(Stored data entries)
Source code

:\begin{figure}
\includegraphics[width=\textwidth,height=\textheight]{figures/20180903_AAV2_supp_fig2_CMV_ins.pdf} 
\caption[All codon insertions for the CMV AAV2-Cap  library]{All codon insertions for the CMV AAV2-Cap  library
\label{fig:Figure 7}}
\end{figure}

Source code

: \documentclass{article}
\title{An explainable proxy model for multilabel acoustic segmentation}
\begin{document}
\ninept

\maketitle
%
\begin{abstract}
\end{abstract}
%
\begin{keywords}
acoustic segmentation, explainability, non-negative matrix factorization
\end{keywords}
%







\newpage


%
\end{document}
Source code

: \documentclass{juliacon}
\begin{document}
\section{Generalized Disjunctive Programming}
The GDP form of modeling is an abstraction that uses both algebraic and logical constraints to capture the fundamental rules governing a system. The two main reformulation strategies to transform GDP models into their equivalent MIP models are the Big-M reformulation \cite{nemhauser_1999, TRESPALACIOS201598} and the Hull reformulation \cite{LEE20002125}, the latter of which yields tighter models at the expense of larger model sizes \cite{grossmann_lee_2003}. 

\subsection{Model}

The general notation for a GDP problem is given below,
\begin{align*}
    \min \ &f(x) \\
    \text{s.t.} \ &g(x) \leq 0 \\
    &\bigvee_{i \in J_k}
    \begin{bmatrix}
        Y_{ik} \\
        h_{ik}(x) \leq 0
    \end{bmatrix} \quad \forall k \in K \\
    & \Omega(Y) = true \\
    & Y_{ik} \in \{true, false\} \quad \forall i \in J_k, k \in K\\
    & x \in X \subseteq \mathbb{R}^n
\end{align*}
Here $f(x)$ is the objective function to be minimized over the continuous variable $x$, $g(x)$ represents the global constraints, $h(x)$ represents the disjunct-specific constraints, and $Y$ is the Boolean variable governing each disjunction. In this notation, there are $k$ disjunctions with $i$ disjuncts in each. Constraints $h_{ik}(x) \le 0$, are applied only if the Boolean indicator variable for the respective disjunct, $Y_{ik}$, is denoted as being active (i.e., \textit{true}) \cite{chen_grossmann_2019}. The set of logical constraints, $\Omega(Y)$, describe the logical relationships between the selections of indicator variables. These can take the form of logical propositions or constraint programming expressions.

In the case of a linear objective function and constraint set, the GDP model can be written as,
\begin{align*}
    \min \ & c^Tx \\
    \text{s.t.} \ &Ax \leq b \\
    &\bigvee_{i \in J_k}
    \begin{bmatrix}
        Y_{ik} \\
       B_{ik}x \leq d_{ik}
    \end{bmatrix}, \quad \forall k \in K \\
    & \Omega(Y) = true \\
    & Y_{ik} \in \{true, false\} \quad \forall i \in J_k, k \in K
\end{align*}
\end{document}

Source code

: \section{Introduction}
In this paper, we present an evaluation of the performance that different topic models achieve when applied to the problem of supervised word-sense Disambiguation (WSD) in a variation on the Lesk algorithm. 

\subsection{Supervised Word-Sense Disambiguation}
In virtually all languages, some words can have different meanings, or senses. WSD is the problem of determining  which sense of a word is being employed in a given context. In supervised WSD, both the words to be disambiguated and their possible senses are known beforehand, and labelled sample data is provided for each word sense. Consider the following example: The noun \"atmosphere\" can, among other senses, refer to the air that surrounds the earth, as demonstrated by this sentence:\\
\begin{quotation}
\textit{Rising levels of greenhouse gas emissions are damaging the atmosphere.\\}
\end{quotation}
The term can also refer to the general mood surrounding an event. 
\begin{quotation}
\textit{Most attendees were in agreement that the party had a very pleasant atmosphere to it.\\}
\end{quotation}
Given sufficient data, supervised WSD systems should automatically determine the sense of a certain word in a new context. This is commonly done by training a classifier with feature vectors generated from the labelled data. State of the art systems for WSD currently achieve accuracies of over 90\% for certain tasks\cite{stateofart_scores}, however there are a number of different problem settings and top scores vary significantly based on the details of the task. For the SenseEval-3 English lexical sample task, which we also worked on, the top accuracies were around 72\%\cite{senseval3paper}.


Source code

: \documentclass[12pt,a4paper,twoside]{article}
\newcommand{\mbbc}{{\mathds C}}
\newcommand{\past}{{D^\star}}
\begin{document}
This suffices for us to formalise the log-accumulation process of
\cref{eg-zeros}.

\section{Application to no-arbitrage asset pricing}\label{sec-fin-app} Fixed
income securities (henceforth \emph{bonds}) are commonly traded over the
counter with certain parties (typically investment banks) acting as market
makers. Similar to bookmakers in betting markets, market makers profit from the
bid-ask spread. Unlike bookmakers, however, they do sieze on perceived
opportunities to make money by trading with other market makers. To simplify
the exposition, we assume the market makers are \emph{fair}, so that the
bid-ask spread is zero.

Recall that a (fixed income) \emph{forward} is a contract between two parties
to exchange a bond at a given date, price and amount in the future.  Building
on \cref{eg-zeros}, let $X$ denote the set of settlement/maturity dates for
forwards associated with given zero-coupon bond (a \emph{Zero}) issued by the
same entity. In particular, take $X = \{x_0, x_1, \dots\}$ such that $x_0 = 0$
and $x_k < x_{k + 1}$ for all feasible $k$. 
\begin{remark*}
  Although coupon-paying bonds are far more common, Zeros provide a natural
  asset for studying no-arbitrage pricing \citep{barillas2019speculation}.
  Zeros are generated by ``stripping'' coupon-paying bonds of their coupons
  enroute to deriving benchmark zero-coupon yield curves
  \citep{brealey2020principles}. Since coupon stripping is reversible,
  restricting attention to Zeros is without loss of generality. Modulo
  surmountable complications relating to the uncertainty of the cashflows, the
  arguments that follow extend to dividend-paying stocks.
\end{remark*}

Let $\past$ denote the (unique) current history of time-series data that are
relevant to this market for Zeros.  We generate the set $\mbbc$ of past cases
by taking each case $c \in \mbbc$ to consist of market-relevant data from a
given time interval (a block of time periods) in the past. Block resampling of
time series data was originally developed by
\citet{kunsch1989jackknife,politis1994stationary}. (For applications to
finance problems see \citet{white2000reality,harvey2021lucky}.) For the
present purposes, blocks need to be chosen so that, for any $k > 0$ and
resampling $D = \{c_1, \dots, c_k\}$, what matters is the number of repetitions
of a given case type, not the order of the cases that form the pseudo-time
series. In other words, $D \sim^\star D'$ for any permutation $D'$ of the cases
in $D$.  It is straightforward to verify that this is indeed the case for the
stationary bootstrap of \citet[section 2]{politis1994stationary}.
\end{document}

What is expected. Output the entries verbatim.

Answer section.
Source code

:\begin{figure}
\includegraphics[width=\textwidth,height=\textheight]{figures/20180903_AAV2_supp_fig2_CMV_ins.pdf} 
\caption[All codon insertions for the CMV AAV2-Cap  library]{All codon insertions for the CMV AAV2-Cap  library
\label{fig:Figure 7}}
\end{figure}

Source code

: \documentclass{article}
\title{An explainable proxy model for multilabel acoustic segmentation}
\begin{document}
\ninept

\maketitle
%
\begin{abstract}
\end{abstract}
%
\begin{keywords}
acoustic segmentation, explainability, non-negative matrix factorization
\end{keywords}
%







\newpage


%
\end{document}
Source code

: \documentclass{juliacon}
\begin{document}
\section{Generalized Disjunctive Programming}
The GDP form of modeling is an abstraction that uses both algebraic and logical constraints to capture the fundamental rules governing a system. The two main reformulation strategies to transform GDP models into their equivalent MIP models are the Big-M reformulation \cite{nemhauser_1999, TRESPALACIOS201598} and the Hull reformulation \cite{LEE20002125}, the latter of which yields tighter models at the expense of larger model sizes \cite{grossmann_lee_2003}. 

\subsection{Model}

The general notation for a GDP problem is given below,
\begin{align*}
    \min \ &f(x) \\
    \text{s.t.} \ &g(x) \leq 0 \\
    &\bigvee_{i \in J_k}
    \begin{bmatrix}
        Y_{ik} \\
        h_{ik}(x) \leq 0
    \end{bmatrix} \quad \forall k \in K \\
    & \Omega(Y) = true \\
    & Y_{ik} \in \{true, false\} \quad \forall i \in J_k, k \in K\\
    & x \in X \subseteq \mathbb{R}^n
\end{align*}
Here $f(x)$ is the objective function to be minimized over the continuous variable $x$, $g(x)$ represents the global constraints, $h(x)$ represents the disjunct-specific constraints, and $Y$ is the Boolean variable governing each disjunction. In this notation, there are $k$ disjunctions with $i$ disjuncts in each. Constraints $h_{ik}(x) \le 0$, are applied only if the Boolean indicator variable for the respective disjunct, $Y_{ik}$, is denoted as being active (i.e., \textit{true}) \cite{chen_grossmann_2019}. The set of logical constraints, $\Omega(Y)$, describe the logical relationships between the selections of indicator variables. These can take the form of logical propositions or constraint programming expressions.

In the case of a linear objective function and constraint set, the GDP model can be written as,
\begin{align*}
    \min \ & c^Tx \\
    \text{s.t.} \ &Ax \leq b \\
    &\bigvee_{i \in J_k}
    \begin{bmatrix}
        Y_{ik} \\
       B_{ik}x \leq d_{ik}
    \end{bmatrix}, \quad \forall k \in K \\
    & \Omega(Y) = true \\
    & Y_{ik} \in \{true, false\} \quad \forall i \in J_k, k \in K
\end{align*}
\end{document}

Source code

: \section{Introduction}
In this paper, we present an evaluation of the performance that different topic models achieve when applied to the problem of supervised word-sense Disambiguation (WSD) in a variation on the Lesk algorithm. 

\subsection{Supervised Word-Sense Disambiguation}
In virtually all languages, some words can have different meanings, or senses. WSD is the problem of determining  which sense of a word is being employed in a given context. In supervised WSD, both the words to be disambiguated and their possible senses are known beforehand, and labelled sample data is provided for each word sense. Consider the following example: The noun \"atmosphere\" can, among other senses, refer to the air that surrounds the earth, as demonstrated by this sentence:\\
\begin{quotation}
\textit{Rising levels of greenhouse gas emissions are damaging the atmosphere.\\}
\end{quotation}
The term can also refer to the general mood surrounding an event. 
\begin{quotation}
\textit{Most attendees were in agreement that the party had a very pleasant atmosphere to it.\\}
\end{quotation}
Given sufficient data, supervised WSD systems should automatically determine the sense of a certain word in a new context. This is commonly done by training a classifier with feature vectors generated from the labelled data. State of the art systems for WSD currently achieve accuracies of over 90\% for certain tasks\cite{stateofart_scores}, however there are a number of different problem settings and top scores vary significantly based on the details of the task. For the SenseEval-3 English lexical sample task, which we also worked on, the top accuracies were around 72\%\cite{senseval3paper}.


Source code

: \documentclass[12pt,a4paper,twoside]{article}
\newcommand{\mbbc}{{\mathds C}}
\newcommand{\past}{{D^\star}}
\begin{document}
This suffices for us to formalise the log-accumulation process of
\cref{eg-zeros}.

\section{Application to no-arbitrage asset pricing}\label{sec-fin-app} Fixed
income securities (henceforth \emph{bonds}) are commonly traded over the
counter with certain parties (typically investment banks) acting as market
makers. Similar to bookmakers in betting markets, market makers profit from the
bid-ask spread. Unlike bookmakers, however, they do sieze on perceived
opportunities to make money by trading with other market makers. To simplify
the exposition, we assume the market makers are \emph{fair}, so that the
bid-ask spread is zero.

Recall that a (fixed income) \emph{forward} is a contract between two parties
to exchange a bond at a given date, price and amount in the future.  Building
on \cref{eg-zeros}, let $X$ denote the set of settlement/maturity dates for
forwards associated with given zero-coupon bond (a \emph{Zero}) issued by the
same entity. In particular, take $X = \{x_0, x_1, \dots\}$ such that $x_0 = 0$
and $x_k < x_{k + 1}$ for all feasible $k$. 
\begin{remark*}
  Although coupon-paying bonds are far more common, Zeros provide a natural
  asset for studying no-arbitrage pricing \citep{barillas2019speculation}.
  Zeros are generated by ``stripping'' coupon-paying bonds of their coupons
  enroute to deriving benchmark zero-coupon yield curves
  \citep{brealey2020principles}. Since coupon stripping is reversible,
  restricting attention to Zeros is without loss of generality. Modulo
  surmountable complications relating to the uncertainty of the cashflows, the
  arguments that follow extend to dividend-paying stocks.
\end{remark*}

Let $\past$ denote the (unique) current history of time-series data that are
relevant to this market for Zeros.  We generate the set $\mbbc$ of past cases
by taking each case $c \in \mbbc$ to consist of market-relevant data from a
given time interval (a block of time periods) in the past. Block resampling of
time series data was originally developed by
\citet{kunsch1989jackknife,politis1994stationary}. (For applications to
finance problems see \citet{white2000reality,harvey2021lucky}.) For the
present purposes, blocks need to be chosen so that, for any $k > 0$ and
resampling $D = \{c_1, \dots, c_k\}$, what matters is the number of repetitions
of a given case type, not the order of the cases that form the pseudo-time
series. In other words, $D \sim^\star D'$ for any permutation $D'$ of the cases
in $D$.  It is straightforward to verify that this is indeed the case for the
stationary bootstrap of \citet[section 2]{politis1994stationary}.
\end{document}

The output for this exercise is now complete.